Requirement A => Echo, word for word, the passage of the Martinique catastrophe account that runs from "But what, better" down to "words and descriptions.".

Page excerpt =>
——
Catastrophe (part eleven)
Jean Hess
La Catastrophe de la Martinique
(part eleven)
But what, better than phrases, will permit you to imagine this destruction, are photographs. I have brought back many. I am publishing a few. Look at these, consider these—a countryside of crushed stone. And crushed is an insufficient word for certain quarters. The heights of the Fort district have been more than crushed; they have been pulverized, torched. Of the houses, the people, nothing remains. The area has been swept, razed…there is nothing left.
This was from the first great eruption, of the 8th. At the Mouillage, after the 8th, there were still a number of walls standing. The eruption of the 20th has completed its predecessor’s work.
Look, look at the photographs…they are eloquent, they are explicit, more so than my words and descriptions.
Some notes, some details, though, penciled in my notebook.
On the silence enveloping the countryside, a staggering silence…
Nothing…nothing… Only two heaps of coal, that have burned since the 8th, speak, by their fire, of life in these ruins. Thousands of joists and long rods of iron have been flung, twisted, onto the beach. Below, I saw under a slurry of ashy mud, some tatters of dirty stuff…
It was a dress of flowered percale…a woman.
Farther on, a packet of papers…of smoky ledger-books…
I search the cane. An attorney’s office was discarded here. I picked up a letter from 1849. And some photographs, stained and scorched. Of innocence, of grace, of beauty. Three portraits of babies who had asked no more than to live. Two portraits of beautiful young women…who once had lived. One woman, the mother.
In a neighboring heap, thousands of clay pipes, a warehouse full… Some are intact. I took one. Under the stones, not far from what was a rich trading house of M. Knight, the senator, all that stood were the masonry blocks containing the safe and vault… Searching, spreading ashes under rubble that smelled of death, I found some melted silverware. I have kept a spoon, fused together with a pair of sugar tongs.
The corpses…
There are no more remaining in the center of town. Everything here is stone. The second eruption made for the dead a vast tomb. The first corpse I encountered was on the Grande-Savane, near the stone bridge of the Roxelane…and it was no more than a demi-cadaver, a blackened trunk without legs, having only one arm, and for a head a formless thing. The gravediggers covered him with a few shovelfuls of earth and ashes.
——
Requirement B => Duplicate the records exactly, everything from their first line down to and including the line containing "de Nouvelle-Aquitaine, leurs".

[Page-level text extractions]
——
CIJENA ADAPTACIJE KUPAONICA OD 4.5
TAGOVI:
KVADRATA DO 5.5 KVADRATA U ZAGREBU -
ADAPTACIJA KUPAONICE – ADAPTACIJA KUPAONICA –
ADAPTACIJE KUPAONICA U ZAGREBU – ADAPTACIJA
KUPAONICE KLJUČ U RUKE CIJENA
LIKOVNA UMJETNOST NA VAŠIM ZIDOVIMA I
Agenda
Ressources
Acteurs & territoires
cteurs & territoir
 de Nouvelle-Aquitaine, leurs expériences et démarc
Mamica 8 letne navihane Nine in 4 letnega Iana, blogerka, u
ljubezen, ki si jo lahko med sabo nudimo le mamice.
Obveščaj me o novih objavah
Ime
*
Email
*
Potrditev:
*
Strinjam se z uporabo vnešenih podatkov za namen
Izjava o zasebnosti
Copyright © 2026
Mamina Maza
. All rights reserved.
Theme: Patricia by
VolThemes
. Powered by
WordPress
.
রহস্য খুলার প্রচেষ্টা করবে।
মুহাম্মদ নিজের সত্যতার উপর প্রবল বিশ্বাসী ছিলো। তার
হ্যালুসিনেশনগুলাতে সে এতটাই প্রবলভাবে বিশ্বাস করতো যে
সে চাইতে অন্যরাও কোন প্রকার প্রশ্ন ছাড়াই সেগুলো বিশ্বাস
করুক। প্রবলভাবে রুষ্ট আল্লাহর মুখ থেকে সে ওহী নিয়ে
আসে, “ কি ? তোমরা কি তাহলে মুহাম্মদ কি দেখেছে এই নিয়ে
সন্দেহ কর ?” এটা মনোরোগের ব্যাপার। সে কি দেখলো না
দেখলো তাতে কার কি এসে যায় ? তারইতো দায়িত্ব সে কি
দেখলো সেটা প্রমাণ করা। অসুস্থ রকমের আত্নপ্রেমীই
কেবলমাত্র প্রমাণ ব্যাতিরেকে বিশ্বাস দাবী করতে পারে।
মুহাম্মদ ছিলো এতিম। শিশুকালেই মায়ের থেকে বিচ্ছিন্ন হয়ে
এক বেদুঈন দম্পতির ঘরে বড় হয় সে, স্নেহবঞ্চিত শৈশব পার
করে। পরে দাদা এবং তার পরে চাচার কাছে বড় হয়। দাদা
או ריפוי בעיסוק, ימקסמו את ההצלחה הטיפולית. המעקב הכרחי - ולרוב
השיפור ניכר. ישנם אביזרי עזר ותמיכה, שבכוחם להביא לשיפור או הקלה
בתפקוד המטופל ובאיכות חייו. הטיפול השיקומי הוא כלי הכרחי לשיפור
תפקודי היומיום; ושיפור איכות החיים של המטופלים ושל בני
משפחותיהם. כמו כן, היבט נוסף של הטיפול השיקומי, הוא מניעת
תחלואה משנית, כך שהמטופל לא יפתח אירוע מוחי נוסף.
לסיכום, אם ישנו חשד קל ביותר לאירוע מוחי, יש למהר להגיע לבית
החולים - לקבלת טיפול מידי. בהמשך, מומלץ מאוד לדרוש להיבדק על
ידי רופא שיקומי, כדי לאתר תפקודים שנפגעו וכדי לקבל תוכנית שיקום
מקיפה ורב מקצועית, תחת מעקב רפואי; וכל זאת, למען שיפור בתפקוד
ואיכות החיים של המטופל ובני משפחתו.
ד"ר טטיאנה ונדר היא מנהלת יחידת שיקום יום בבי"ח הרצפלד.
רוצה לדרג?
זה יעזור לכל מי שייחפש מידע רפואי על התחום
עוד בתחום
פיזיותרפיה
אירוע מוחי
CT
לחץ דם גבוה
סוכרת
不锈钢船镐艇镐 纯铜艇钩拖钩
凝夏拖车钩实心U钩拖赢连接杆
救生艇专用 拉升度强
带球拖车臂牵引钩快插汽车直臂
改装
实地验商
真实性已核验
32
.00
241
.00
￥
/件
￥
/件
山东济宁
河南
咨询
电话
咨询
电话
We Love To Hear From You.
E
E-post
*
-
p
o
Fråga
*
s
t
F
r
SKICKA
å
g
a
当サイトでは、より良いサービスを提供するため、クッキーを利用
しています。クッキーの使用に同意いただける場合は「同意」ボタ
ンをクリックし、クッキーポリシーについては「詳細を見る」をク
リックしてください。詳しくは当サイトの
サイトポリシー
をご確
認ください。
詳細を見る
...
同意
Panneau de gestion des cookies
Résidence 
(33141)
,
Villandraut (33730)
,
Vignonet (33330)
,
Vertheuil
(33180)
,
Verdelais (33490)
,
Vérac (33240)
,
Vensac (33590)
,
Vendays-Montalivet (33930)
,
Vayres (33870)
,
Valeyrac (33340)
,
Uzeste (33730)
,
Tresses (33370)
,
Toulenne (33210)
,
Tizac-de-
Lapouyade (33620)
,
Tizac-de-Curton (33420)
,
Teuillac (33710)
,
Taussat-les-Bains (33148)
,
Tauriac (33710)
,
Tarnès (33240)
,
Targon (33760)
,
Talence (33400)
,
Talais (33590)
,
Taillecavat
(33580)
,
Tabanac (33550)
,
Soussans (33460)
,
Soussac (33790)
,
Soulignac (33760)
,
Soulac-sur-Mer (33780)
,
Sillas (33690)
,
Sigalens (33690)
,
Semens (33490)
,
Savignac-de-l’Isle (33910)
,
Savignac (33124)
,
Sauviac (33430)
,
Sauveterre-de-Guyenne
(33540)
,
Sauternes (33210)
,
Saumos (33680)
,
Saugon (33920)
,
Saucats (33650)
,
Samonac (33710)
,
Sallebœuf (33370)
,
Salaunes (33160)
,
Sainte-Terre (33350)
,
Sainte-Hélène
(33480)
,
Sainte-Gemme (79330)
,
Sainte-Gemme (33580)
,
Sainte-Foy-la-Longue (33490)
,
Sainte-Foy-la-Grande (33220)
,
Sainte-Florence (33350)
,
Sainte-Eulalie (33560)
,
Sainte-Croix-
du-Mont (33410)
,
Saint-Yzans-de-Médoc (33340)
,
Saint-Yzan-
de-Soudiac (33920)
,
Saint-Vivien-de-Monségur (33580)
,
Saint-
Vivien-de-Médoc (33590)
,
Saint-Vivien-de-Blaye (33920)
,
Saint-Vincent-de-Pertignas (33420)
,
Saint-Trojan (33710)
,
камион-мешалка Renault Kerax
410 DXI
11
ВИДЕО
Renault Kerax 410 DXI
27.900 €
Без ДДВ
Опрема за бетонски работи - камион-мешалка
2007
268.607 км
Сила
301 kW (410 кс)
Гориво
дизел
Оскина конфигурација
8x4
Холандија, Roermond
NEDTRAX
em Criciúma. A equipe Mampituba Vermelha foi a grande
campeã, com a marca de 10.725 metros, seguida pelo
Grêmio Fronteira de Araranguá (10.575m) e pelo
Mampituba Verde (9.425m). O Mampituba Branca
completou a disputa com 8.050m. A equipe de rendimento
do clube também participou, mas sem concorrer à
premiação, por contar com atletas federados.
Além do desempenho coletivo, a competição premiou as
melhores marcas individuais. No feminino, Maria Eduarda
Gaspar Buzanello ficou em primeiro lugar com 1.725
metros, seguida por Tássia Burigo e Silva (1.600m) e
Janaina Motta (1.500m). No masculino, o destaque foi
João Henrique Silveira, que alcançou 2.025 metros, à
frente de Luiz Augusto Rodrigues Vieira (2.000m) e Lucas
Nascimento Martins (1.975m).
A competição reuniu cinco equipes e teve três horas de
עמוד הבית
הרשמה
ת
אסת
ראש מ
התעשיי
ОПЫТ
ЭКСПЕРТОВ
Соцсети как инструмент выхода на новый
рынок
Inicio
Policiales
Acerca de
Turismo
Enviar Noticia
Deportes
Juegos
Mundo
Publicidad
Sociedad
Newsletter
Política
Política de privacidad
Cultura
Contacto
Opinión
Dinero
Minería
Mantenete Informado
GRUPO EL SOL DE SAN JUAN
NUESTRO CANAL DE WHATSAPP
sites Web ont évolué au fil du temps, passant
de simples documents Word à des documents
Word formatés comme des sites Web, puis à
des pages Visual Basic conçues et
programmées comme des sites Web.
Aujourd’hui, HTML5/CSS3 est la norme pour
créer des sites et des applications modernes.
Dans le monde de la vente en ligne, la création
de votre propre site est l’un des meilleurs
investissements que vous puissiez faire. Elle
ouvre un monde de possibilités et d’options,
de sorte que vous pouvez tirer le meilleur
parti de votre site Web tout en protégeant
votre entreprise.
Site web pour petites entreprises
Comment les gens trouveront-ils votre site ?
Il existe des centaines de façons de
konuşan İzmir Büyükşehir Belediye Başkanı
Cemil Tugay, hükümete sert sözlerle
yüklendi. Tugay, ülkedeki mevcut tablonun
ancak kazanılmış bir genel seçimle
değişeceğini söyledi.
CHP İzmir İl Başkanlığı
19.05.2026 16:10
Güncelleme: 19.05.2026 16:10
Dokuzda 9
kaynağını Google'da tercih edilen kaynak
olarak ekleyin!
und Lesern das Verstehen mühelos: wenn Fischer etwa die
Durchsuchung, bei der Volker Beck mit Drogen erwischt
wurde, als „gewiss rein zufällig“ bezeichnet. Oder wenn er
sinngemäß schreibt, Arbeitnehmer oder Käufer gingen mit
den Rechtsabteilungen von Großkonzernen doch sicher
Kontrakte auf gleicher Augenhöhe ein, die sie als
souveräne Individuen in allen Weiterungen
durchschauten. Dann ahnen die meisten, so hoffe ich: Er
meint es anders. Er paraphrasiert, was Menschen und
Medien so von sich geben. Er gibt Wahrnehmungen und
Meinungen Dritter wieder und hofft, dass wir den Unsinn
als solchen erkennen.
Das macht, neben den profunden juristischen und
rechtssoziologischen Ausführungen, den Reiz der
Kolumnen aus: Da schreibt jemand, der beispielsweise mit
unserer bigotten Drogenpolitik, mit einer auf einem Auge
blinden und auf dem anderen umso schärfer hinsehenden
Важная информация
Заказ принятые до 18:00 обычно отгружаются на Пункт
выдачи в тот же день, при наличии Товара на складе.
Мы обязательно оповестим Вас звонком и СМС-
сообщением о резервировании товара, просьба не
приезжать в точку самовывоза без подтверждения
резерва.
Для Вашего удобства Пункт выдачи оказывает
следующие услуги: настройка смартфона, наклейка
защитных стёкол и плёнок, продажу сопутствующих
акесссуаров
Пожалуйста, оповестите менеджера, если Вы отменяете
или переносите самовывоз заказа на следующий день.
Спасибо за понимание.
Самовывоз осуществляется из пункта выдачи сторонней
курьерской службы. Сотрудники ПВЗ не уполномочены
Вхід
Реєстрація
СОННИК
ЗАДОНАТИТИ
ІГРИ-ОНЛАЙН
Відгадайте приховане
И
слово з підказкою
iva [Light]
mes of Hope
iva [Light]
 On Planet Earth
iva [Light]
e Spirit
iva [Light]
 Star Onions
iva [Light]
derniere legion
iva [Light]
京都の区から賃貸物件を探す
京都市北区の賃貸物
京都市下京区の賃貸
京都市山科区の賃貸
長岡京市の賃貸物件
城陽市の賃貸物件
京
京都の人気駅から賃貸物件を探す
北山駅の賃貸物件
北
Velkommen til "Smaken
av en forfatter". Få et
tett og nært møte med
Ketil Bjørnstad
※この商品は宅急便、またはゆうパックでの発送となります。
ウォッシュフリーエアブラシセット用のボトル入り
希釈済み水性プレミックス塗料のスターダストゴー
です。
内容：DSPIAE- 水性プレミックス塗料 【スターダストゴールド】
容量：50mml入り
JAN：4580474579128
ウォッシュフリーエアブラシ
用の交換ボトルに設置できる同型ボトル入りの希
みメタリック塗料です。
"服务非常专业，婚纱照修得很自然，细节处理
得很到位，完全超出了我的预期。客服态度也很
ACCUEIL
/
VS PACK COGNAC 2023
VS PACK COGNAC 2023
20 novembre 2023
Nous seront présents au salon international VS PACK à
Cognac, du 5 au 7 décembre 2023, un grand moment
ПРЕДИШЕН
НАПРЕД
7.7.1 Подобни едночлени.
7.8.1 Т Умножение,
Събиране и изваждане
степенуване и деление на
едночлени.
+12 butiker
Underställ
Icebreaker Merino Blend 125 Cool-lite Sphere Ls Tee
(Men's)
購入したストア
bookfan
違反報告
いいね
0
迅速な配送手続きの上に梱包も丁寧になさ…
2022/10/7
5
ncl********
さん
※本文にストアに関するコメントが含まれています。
——
Expected answer A =>
But what, better than phrases, will permit you to imagine this destruction, are photographs. I have brought back many. I am publishing a few. Look at these, consider these—a countryside of crushed stone. And crushed is an insufficient word for certain quarters. The heights of the Fort district have been more than crushed; they have been pulverized, torched. Of the houses, the people, nothing remains. The area has been swept, razed…there is nothing left.
This was from the first great eruption, of the 8th. At the Mouillage, after the 8th, there were still a number of walls standing. The eruption of the 20th has completed its predecessor’s work.
Look, look at the photographs…they are eloquent, they are explicit, more so than my words and descriptions.

Expected answer B =>
CIJENA ADAPTACIJE KUPAONICA OD 4.5
TAGOVI:
KVADRATA DO 5.5 KVADRATA U ZAGREBU -
ADAPTACIJA KUPAONICE – ADAPTACIJA KUPAONICA –
ADAPTACIJE KUPAONICA U ZAGREBU – ADAPTACIJA
KUPAONICE KLJUČ U RUKE CIJENA
LIKOVNA UMJETNOST NA VAŠIM ZIDOVIMA I
Agenda
Ressources
Acteurs & territoires
cteurs & territoir
 de Nouvelle-Aquitaine, leurs expériences et démarc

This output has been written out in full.